→ How to complete this task: Would you please transcribe the records below from the line with "1265 562 2029" through their final line, exactly and with no other lines?

◆ ◆ ◆

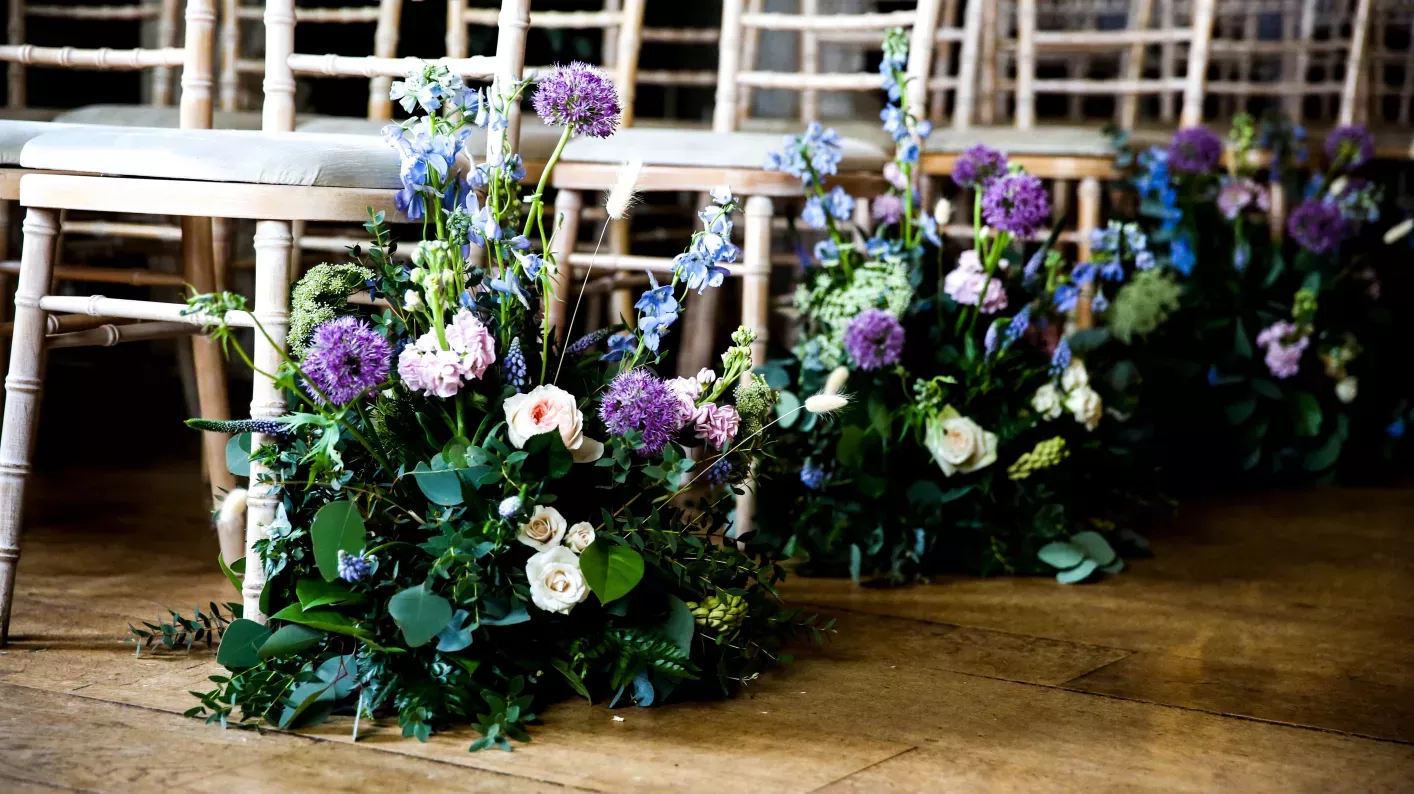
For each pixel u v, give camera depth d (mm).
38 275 1420
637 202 1329
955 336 1927
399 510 1311
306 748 1189
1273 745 1266
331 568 1218
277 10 1554
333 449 1244
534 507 1271
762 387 1484
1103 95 4625
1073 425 1967
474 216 1310
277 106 1562
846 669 1470
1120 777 1176
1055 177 2551
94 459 2584
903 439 1881
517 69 1424
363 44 3717
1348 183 2748
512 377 1309
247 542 1354
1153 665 1510
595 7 3861
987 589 1847
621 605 1283
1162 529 2256
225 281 2059
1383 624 1697
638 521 1339
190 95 1737
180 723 1242
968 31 2836
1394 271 2926
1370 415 2857
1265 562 2029
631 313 2611
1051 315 2035
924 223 1948
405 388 1304
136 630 1448
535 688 1306
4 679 1349
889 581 1873
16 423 1432
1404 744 1275
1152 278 2424
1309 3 3549
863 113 3881
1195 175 2613
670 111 4070
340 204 1346
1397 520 2342
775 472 1894
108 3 3783
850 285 1902
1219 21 3811
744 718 1301
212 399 1839
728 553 1399
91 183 1374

◆ ◆ ◆

→ Result of this exercise:
1265 562 2029
631 313 2611
1051 315 2035
924 223 1948
405 388 1304
136 630 1448
535 688 1306
4 679 1349
889 581 1873
16 423 1432
1404 744 1275
1152 278 2424
1309 3 3549
863 113 3881
1195 175 2613
670 111 4070
340 204 1346
1397 520 2342
775 472 1894
108 3 3783
850 285 1902
1219 21 3811
744 718 1301
212 399 1839
728 553 1399
91 183 1374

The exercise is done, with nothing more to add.